CRA recently released a letter which discusses whether an employee will realize a taxable benefit if the employee opts to forego a non-cash gift valued over $500 that he or she is otherwise entitled to and directs the employer to make a cash gift of a specified amount to a specified registered charity.

CRA had the following comments:

“Subsection 56(2) of Act requires an amount or benefit not received or enjoyed by a taxpayer to be included in his or her income if all of the following conditions are met:

*           there is a payment or transfer of property to a person other than the taxpayer;

*           the payment or transfer of property is made pursuant to the direction or with the concurrence of the taxpayer;

*           the payment or transfer of property is for the benefit of the taxpayer or for the benefit of another person whom the taxpayer desired to benefit; and

*           the payment or transfer of property would have been included in the taxpayer’s income if it had been received by the taxpayer. 

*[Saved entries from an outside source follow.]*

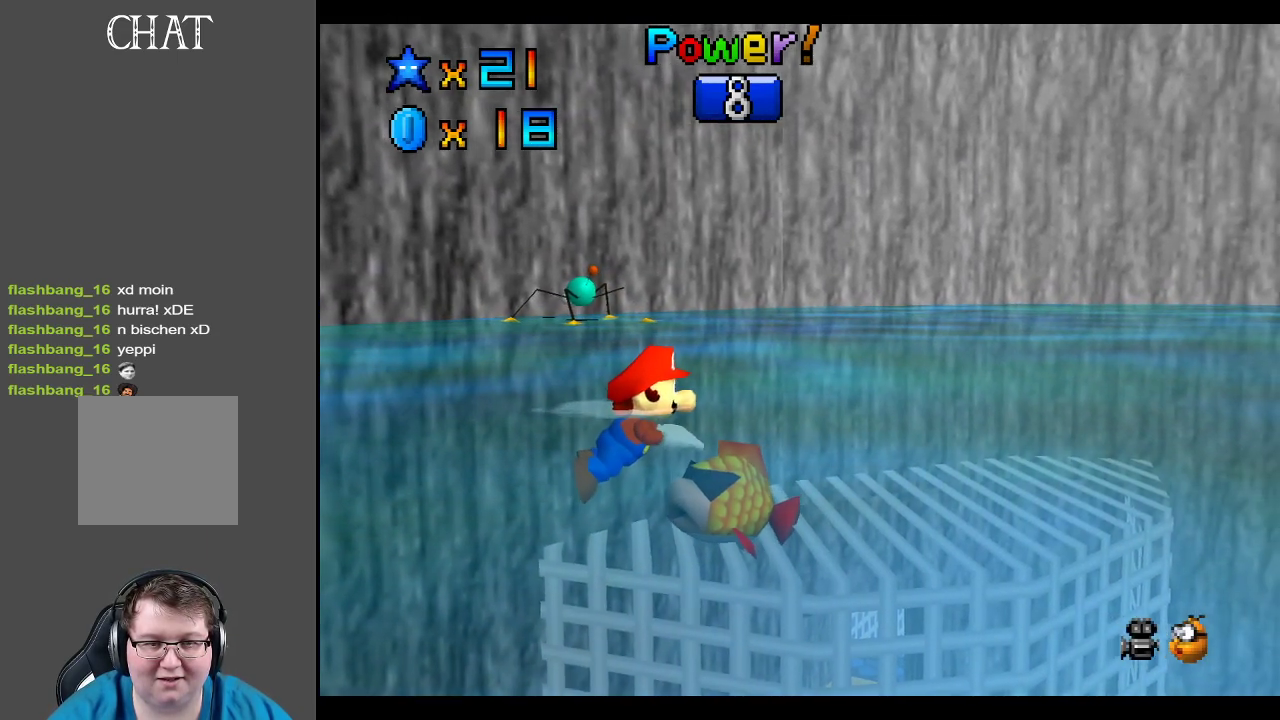
{"buttons": ["B"], "left_stick": "center", "right_stick": "center", "events": []}
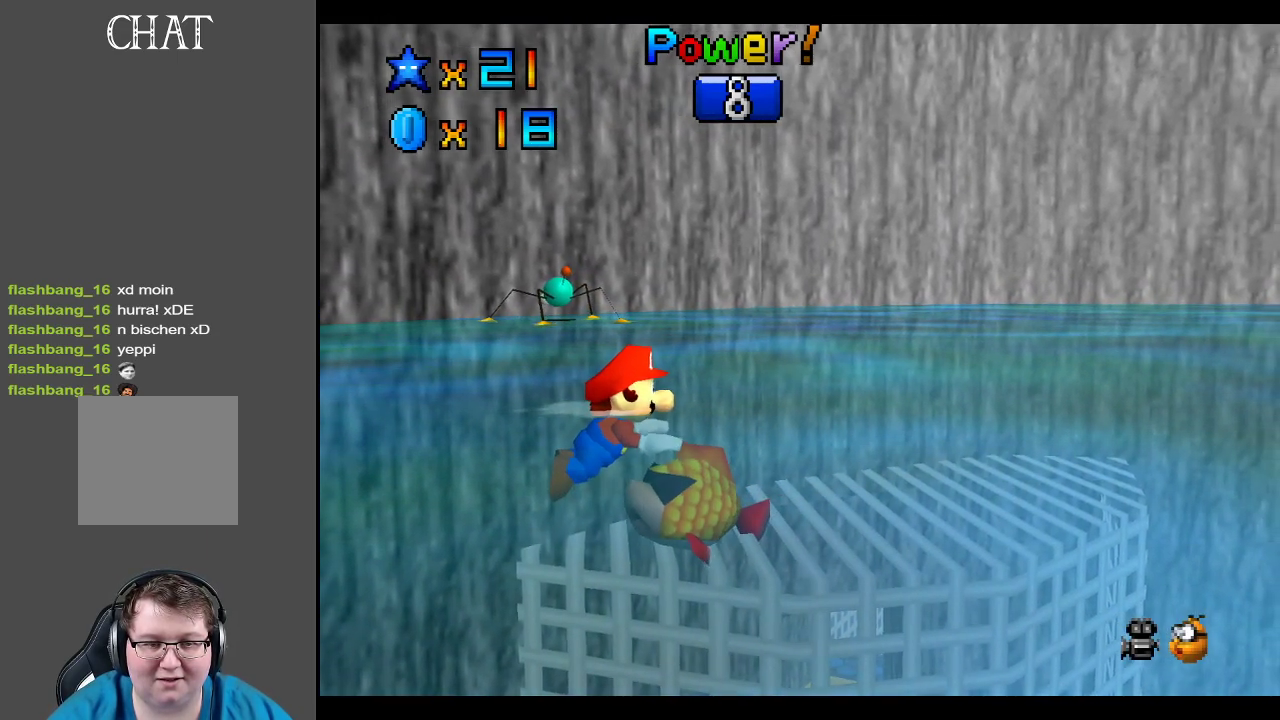
{"buttons": ["B"], "left_stick": "center", "right_stick": "center", "events": []}
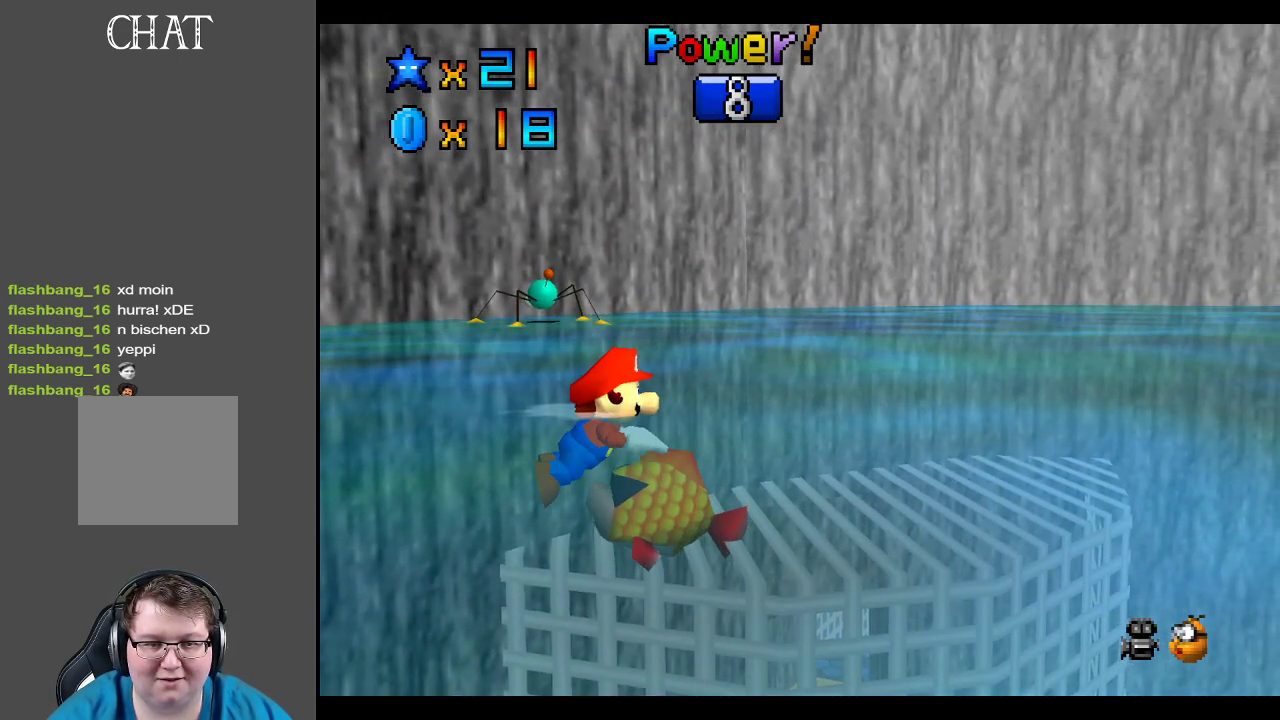
{"buttons": [], "left_stick": "center", "right_stick": "center", "events": [[483, "B", "up"]]}
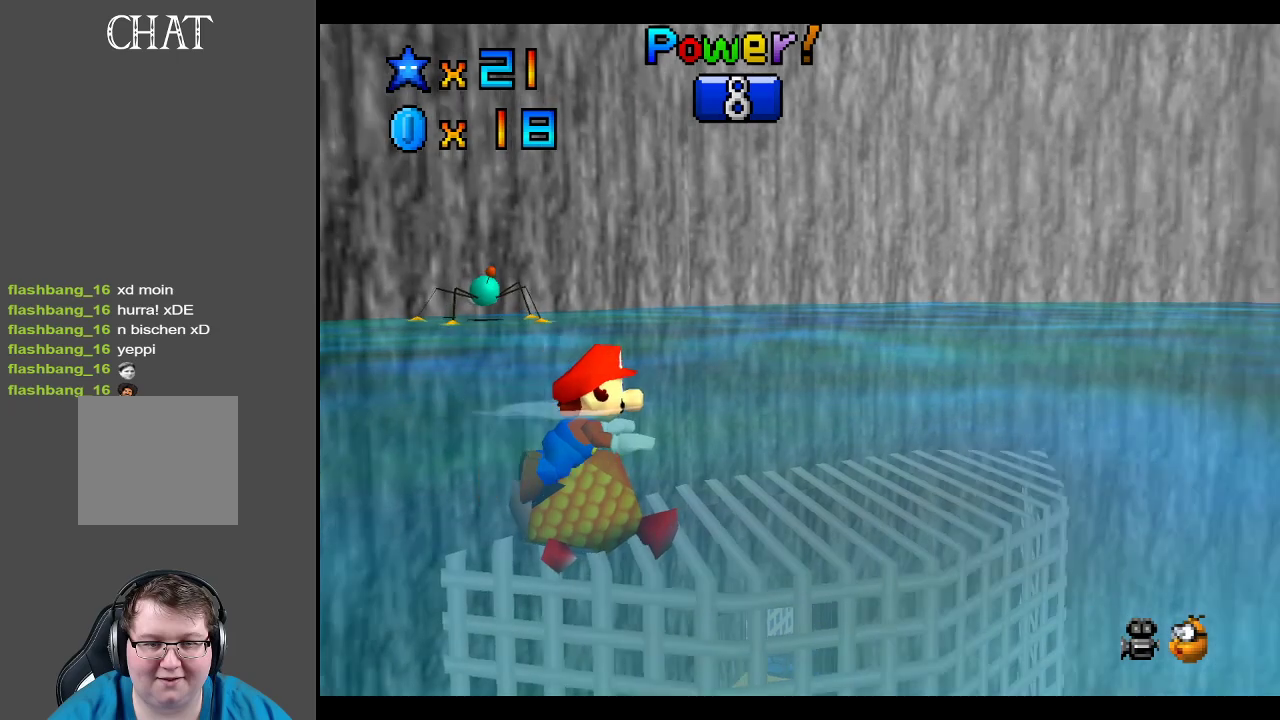
{"buttons": [], "left_stick": "up", "right_stick": "center", "events": [[317, "left_stick", "up"]]}
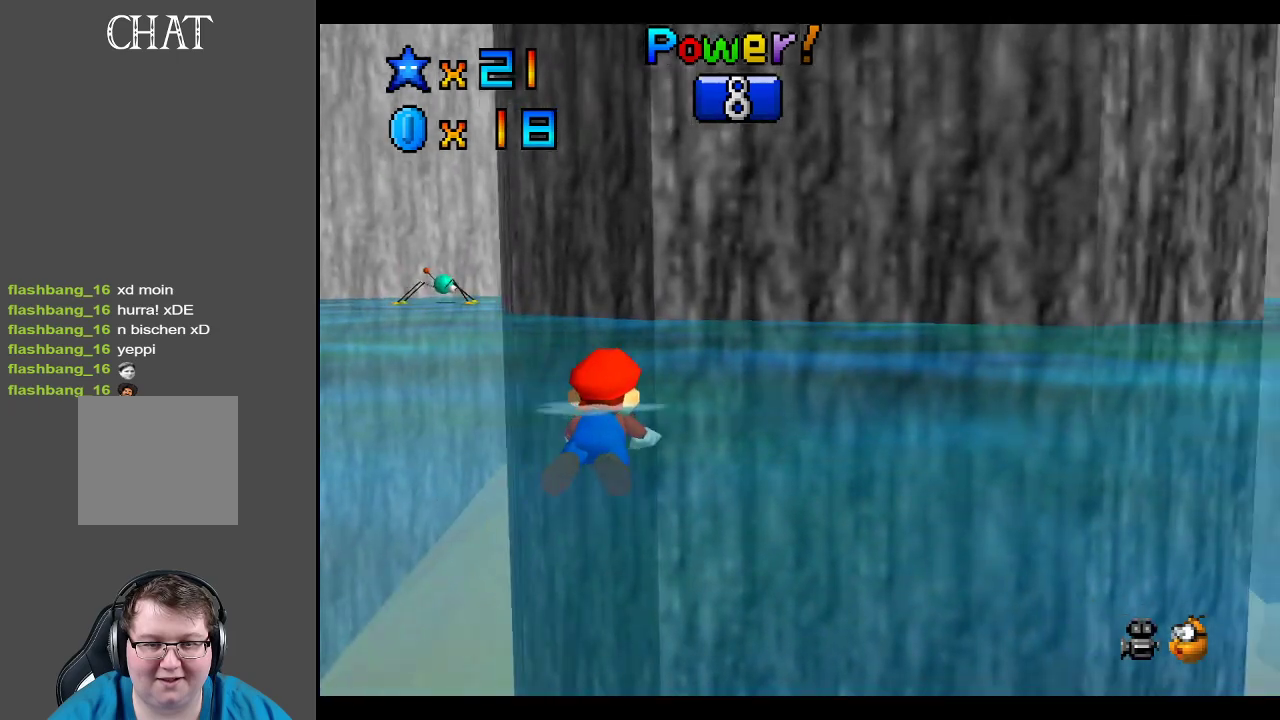
{"buttons": [], "left_stick": "right", "right_stick": "center", "events": [[217, "left_stick", "up-right"], [483, "left_stick", "right"]]}
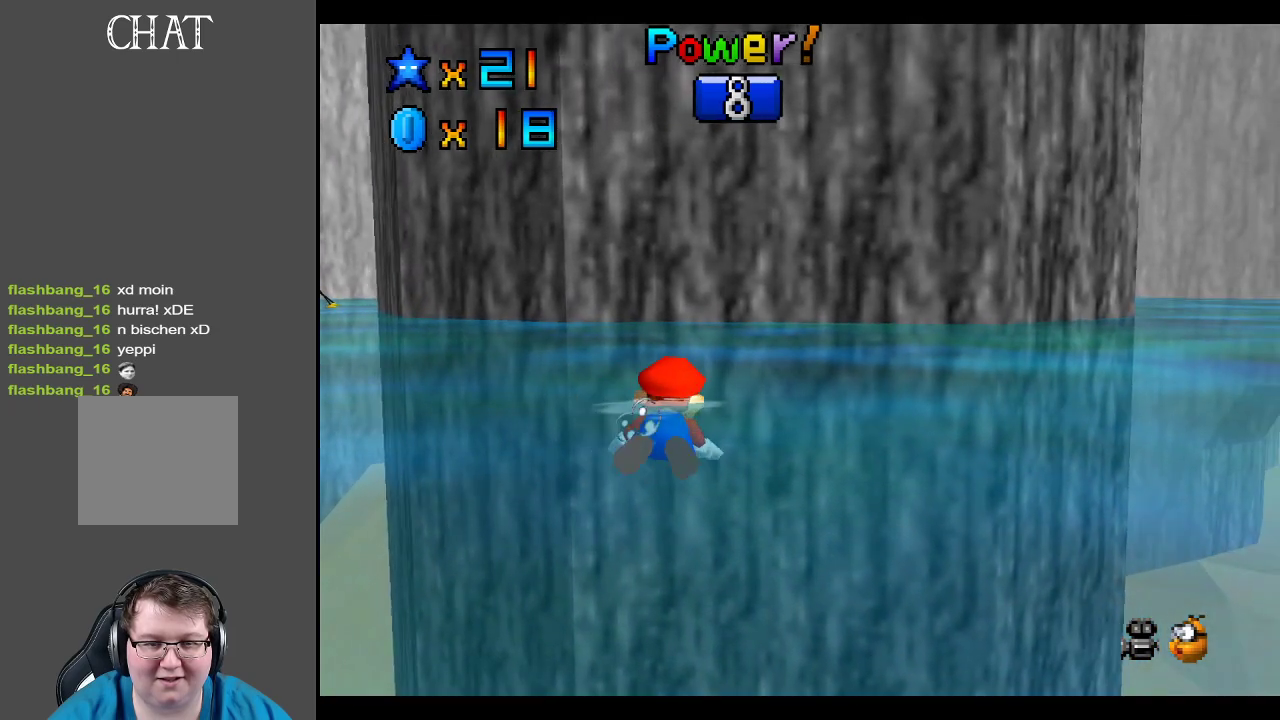
{"buttons": [], "left_stick": "right", "right_stick": "center", "events": [[233, "Y", "down"], [467, "Y", "up"]]}
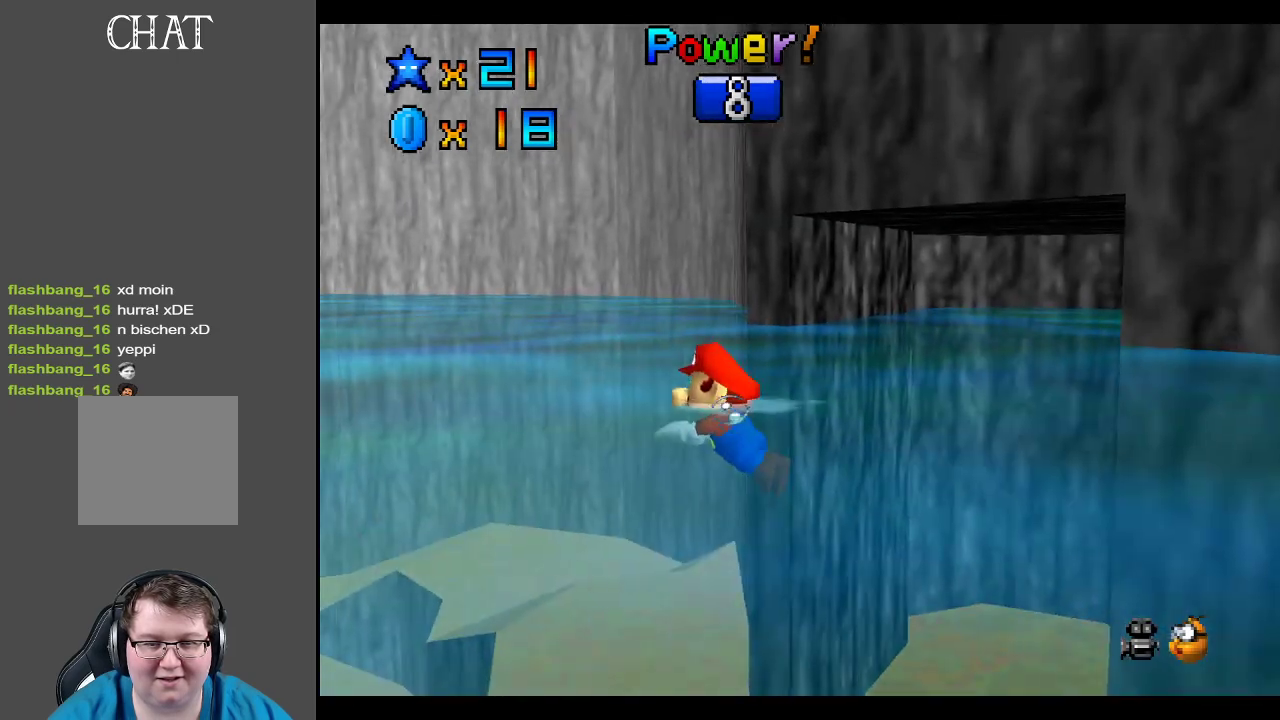
{"buttons": ["A"], "left_stick": "right", "right_stick": "center", "events": [[450, "A", "down"]]}
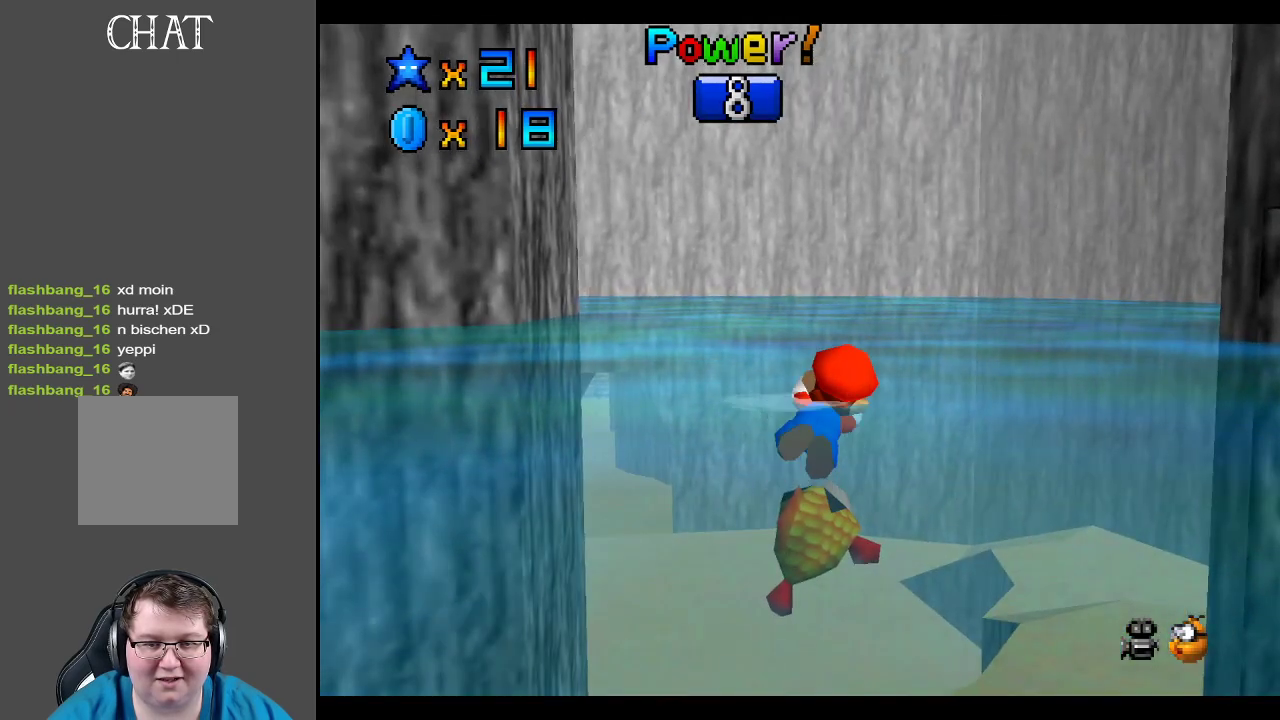
{"buttons": [], "left_stick": "up-right", "right_stick": "center", "events": [[217, "A", "up"], [267, "left_stick", "up-right"]]}
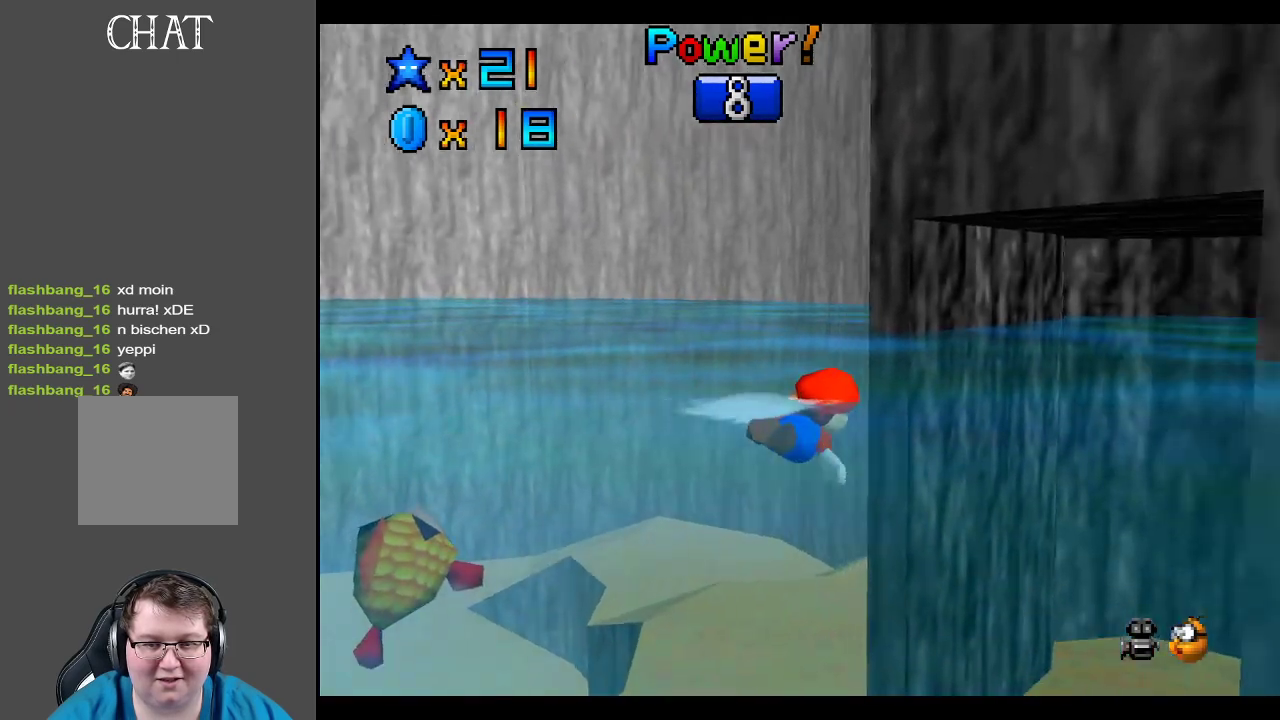
{"buttons": [], "left_stick": "up-right", "right_stick": "center", "events": [[17, "left_stick", "up"], [33, "A", "down"], [233, "A", "up"], [333, "left_stick", "up-right"]]}
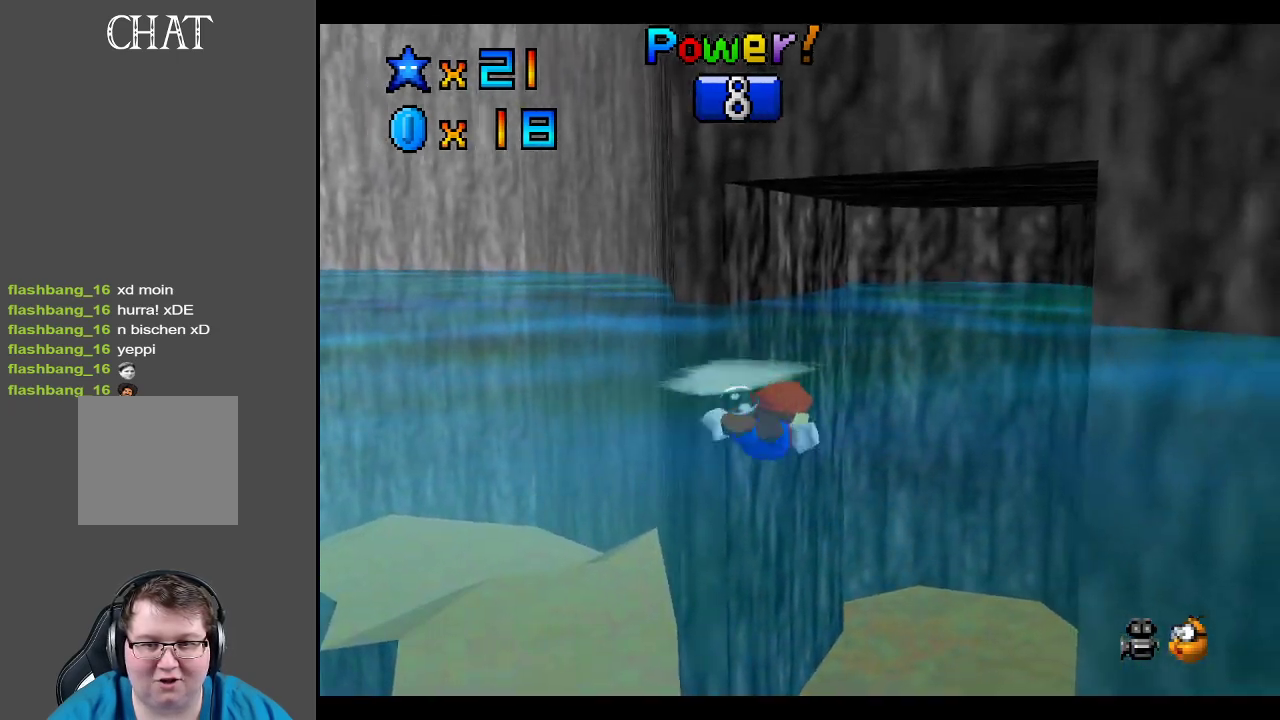
{"buttons": ["A"], "left_stick": "center", "right_stick": "center", "events": [[67, "A", "down"], [267, "A", "up"], [317, "left_stick", "center"], [483, "A", "down"]]}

Generally, we are of the view that where a taxpayer directs that an amount to be received from an office or employment be paid directly to a charity, subsection 56(2) of the Act will apply to include that amount in the income of that taxpayer to the extent that it would have been if it were received by the taxpayer.  The concurrence or participation of the taxpayer in the conferring of the benefit to a third party may be passive or implicit and can be inferred from all the circumstances of a particular situation.  This provision is discussed in detail in Interpretation Bulletin IT-335R2 – Indirect Payments, dated July 12, 2004, which is available on the CRA website.”

CRA concluded that the first $500 of a non-cash long-service award would have been non-taxable if it were received by the employee so only the amount of the donation that exceeds $500 would be required to be included in the employee's income.